Ma torniamo un attimo al “niente di niente”, all’apparente opposto del libero mercato. Col niente di niente abbiamo detto non si vive, lo sanno bene i poveri della porta accanto, che in questa stagione autunno-inverno (come direbbe un grande magazzino) non sanno cosa mangiare, ma soprattutto come riscaldarsi. Perché se una stufetta costa poco e si può rimediare, la corrente elettrica non la si può pagare, ed intirizziti dal freddo, questi poveri che ci passano accanto ogni giorno, possono fare appunto niente, forse ammalarsi e talvolta morire.
Il niente di niente per alcuni è una condanna, a volte definitiva.
Sentiamo stridere, vero? Questo contrasto tra un affollarsi di interessi privati ed il niente della famiglia di disoccupati della porta accanto che non possono curare i denti e ricevono cure tardive in tutti gli altri casi. Probabilmente per Natale faremo qualche elemosina in più.

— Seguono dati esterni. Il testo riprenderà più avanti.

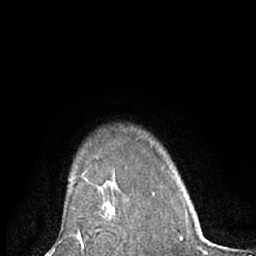
Breast MRI (dynamic contrast-enhanced), one axial slice; cropped to one breast; dynamic contrast-enhanced series, time point 2 of 7 at this slice position (early post-contrast); 1.5 T; TE 3 ms, TR 6.2 ms; 2.4 mm slice thickness; 256 × 256 image matrix. Female patient.
Structures marked on this image (semi-automatic segmentation, software-assisted and operator-edited):
- enhancing-tissue mask used for the functional tumour volume (all voxels passing the contrast-enhancement thresholds inside the analysis volume; usually the tumour): box from (x=89, y=189) to (x=129, y=234) px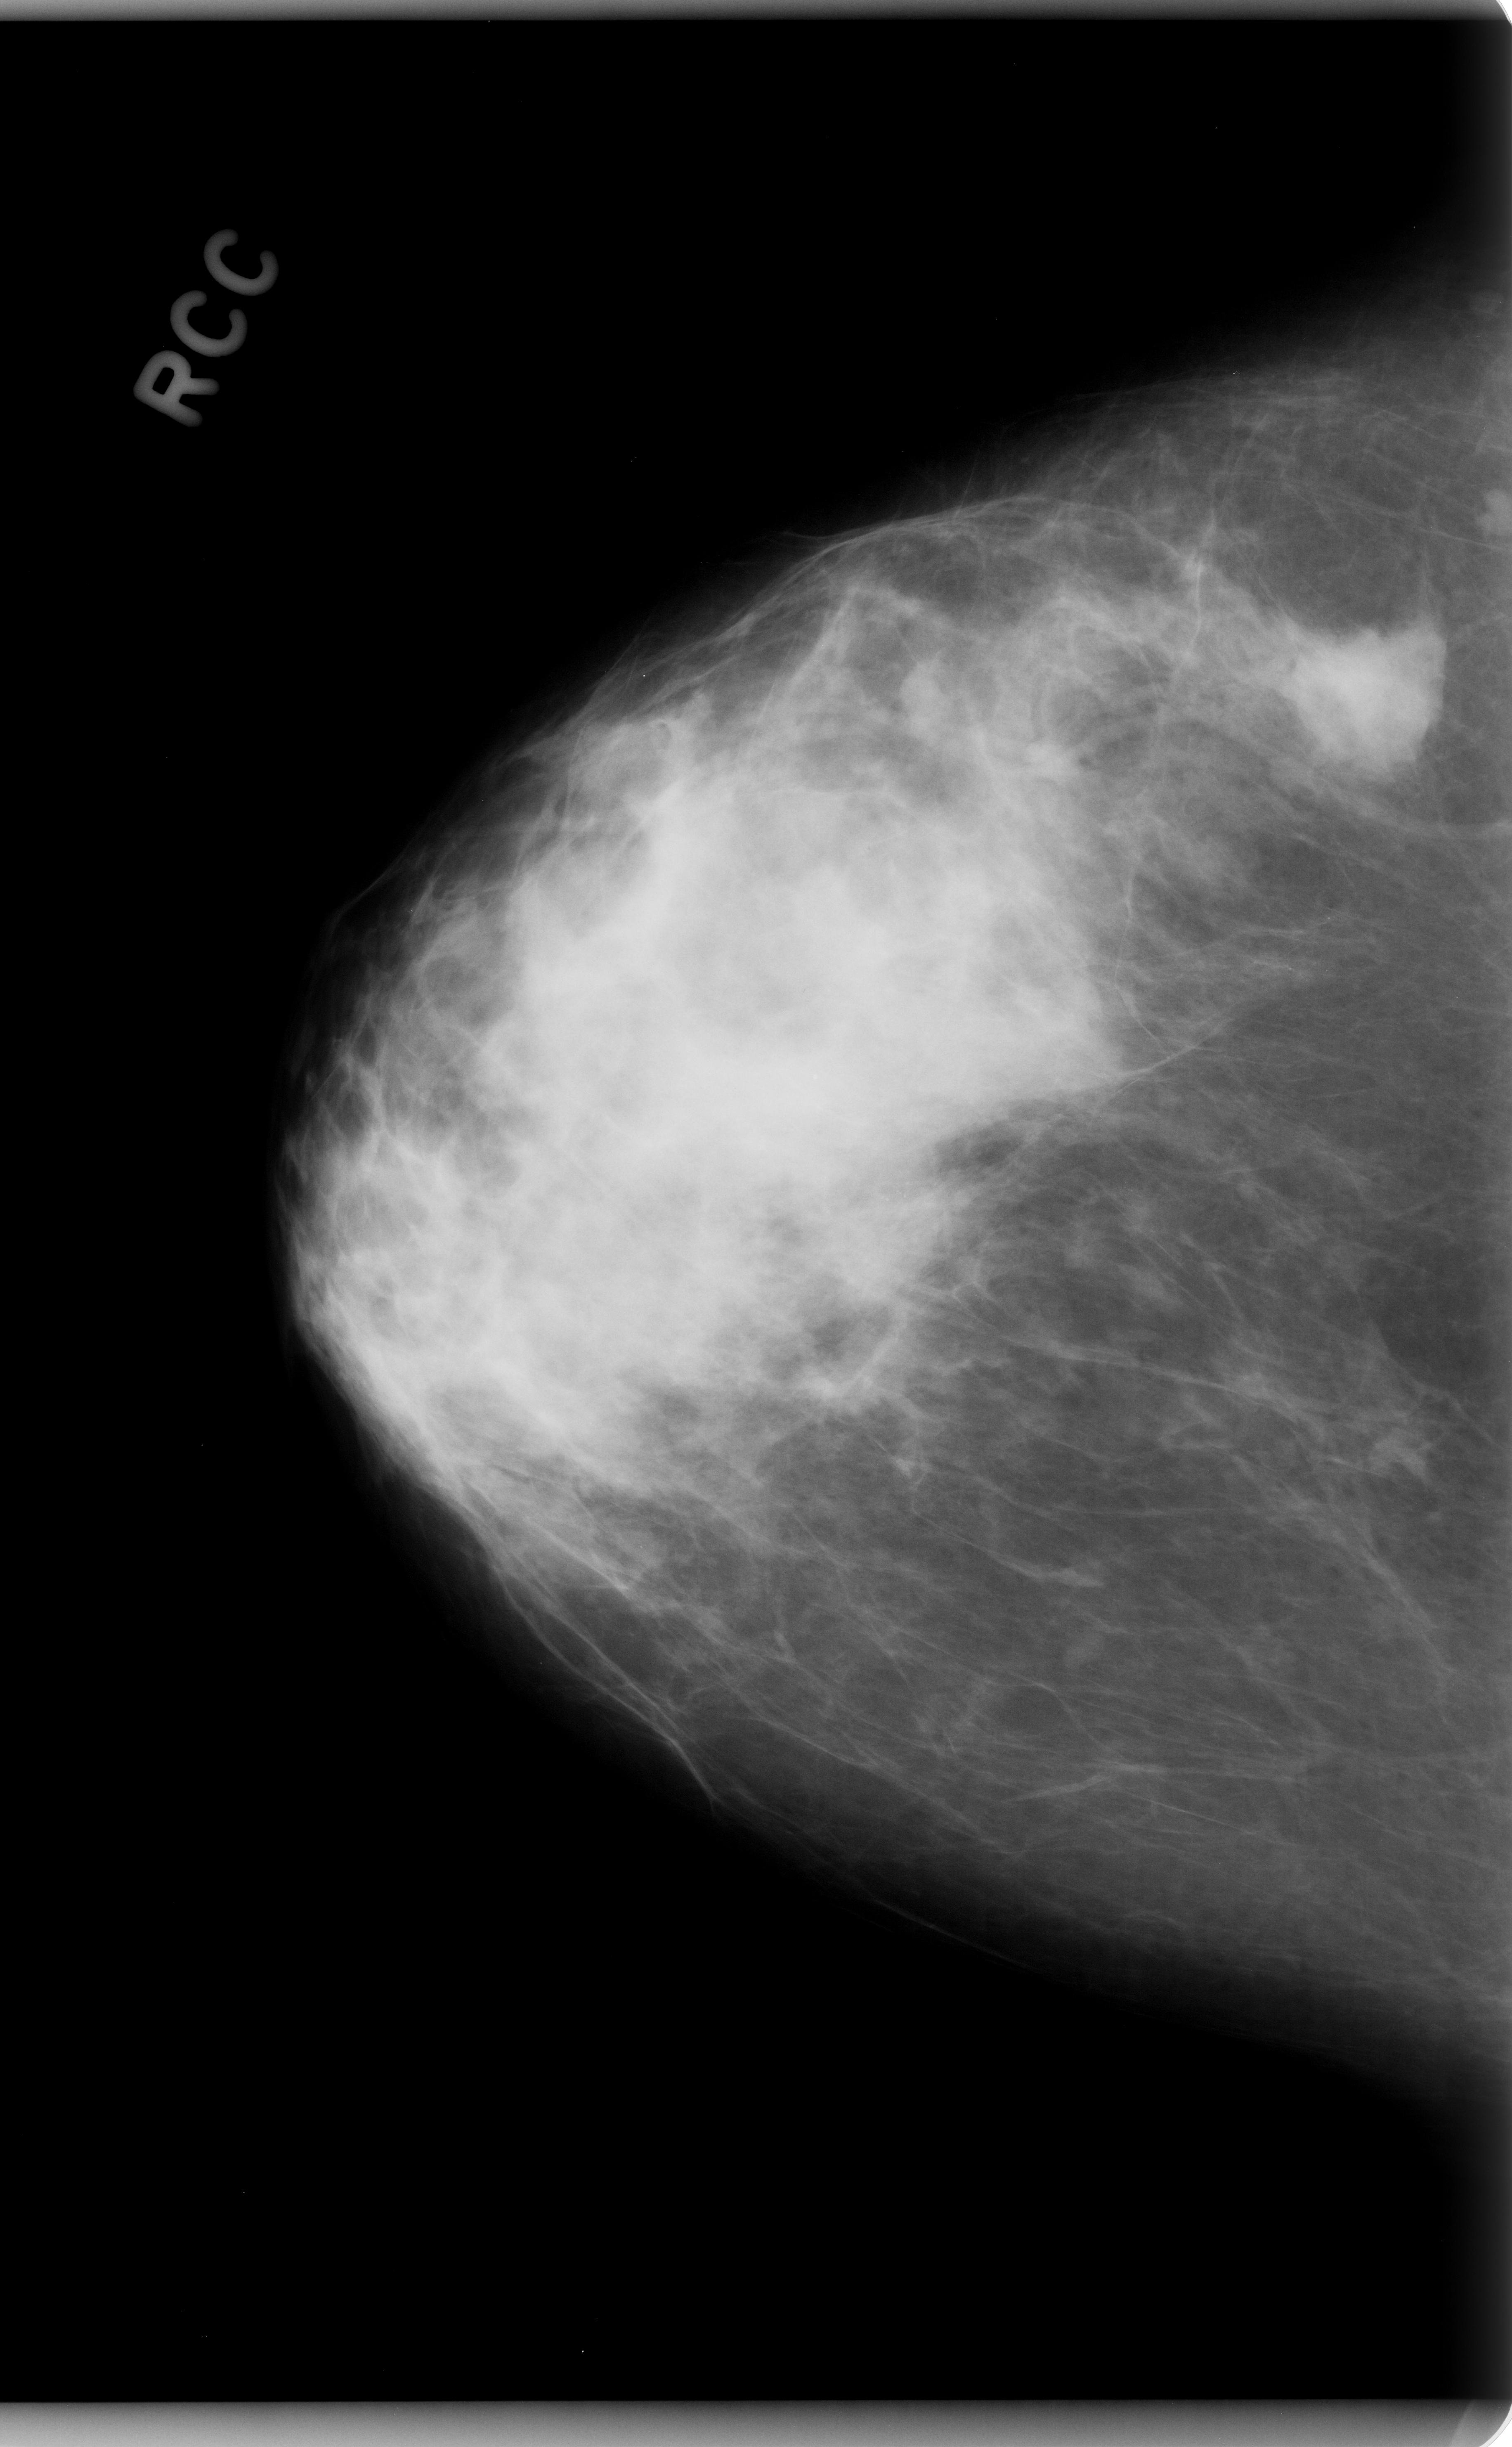
Scanned film-screen mammogram; right breast; CC view; BI-RADS breast density category 3 (scale 1–4); 1512 × 2447 image matrix.
Marked abnormalities (boxes around the expert regions of interest):
- mass, shape irregular, margins microlobulated; BI-RADS assessment category 5; pathology (as recorded): malignant: bounding box <1259,613,1417,779> (left, top, right, bottom; pixels)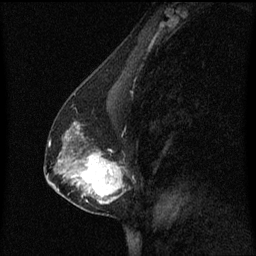
Breast MRI (dynamic contrast-enhanced), one sagittal slice. Position 32 of 60 along the scan axis. Dynamic contrast-enhanced series, image 2 of 3 at this slice position (ordered by acquisition). 1.5 T. TE 4.2 ms, TR 8.4 ms. 256 × 256 image matrix, field of view 200 × 200 mm. Female patient, age 40 years. Case-level facts recorded for this patient, not image findings: setting: breast cancer imaged before/during neoadjuvant chemotherapy; receptor status: triple-negative.
Annotated regions visible in this slice (semi-automatic segmentation, software-assisted and operator-edited):
- analysis volume of interest (the breast-tissue region the enhancement analysis was run in; not a lesion): bounding box [x1, y1, x2, y2] px = [60, 120, 131, 215]
- tumour enhancement mask (voxels above the 70 % enhancement threshold inside the analysis volume of interest): [66, 126, 123, 205]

Ma anche in questo caso la politica che ancora esiste dovrebbe pensare a ridistribuire, a far tesoro delle entrate, a sostenere ed incentivare i servizi pubblici alla cui scomparsa ci stiamo rassegnando per gli stessi motivi per cui plaudiamo alla fine della politica, per il fango che vi è stato gettato sopra.
Ma c’è un altro “niente” che contrasta con l’interesse privato. E quest’ultimo ci riguarda tutti.
Fare un vuoto dentro riguardo all’arrivismo, al consumismo, al desiderio di possedere e di diventare sempre più benestanti. Siamo ad un punto in cui lo sfrenato consumismo anche di oggetti poco costosi, dovrebbe subire una battuta d’arresto perché ce lo sta chiedendo l’ambiente: consumare meno, spostarsi in ambiti più ristretti e con mezzi non inquinanti (magari procurati con politiche economiche e scelte intelligenti supportate dalla Scienza, non attraverso tre generazioni di autoveicoli da rottamare a cicli di sei sette anni, come paventato dal PNRR). Non essere costretti a rottamare a ritmo accelerato televisori, computer, batterie ed elettrodomestici in genere.
Fare vuoto, vuoto di interessi privati, perché il bene, quello comune, passa dall’agire disinteressato, non c’è altra via.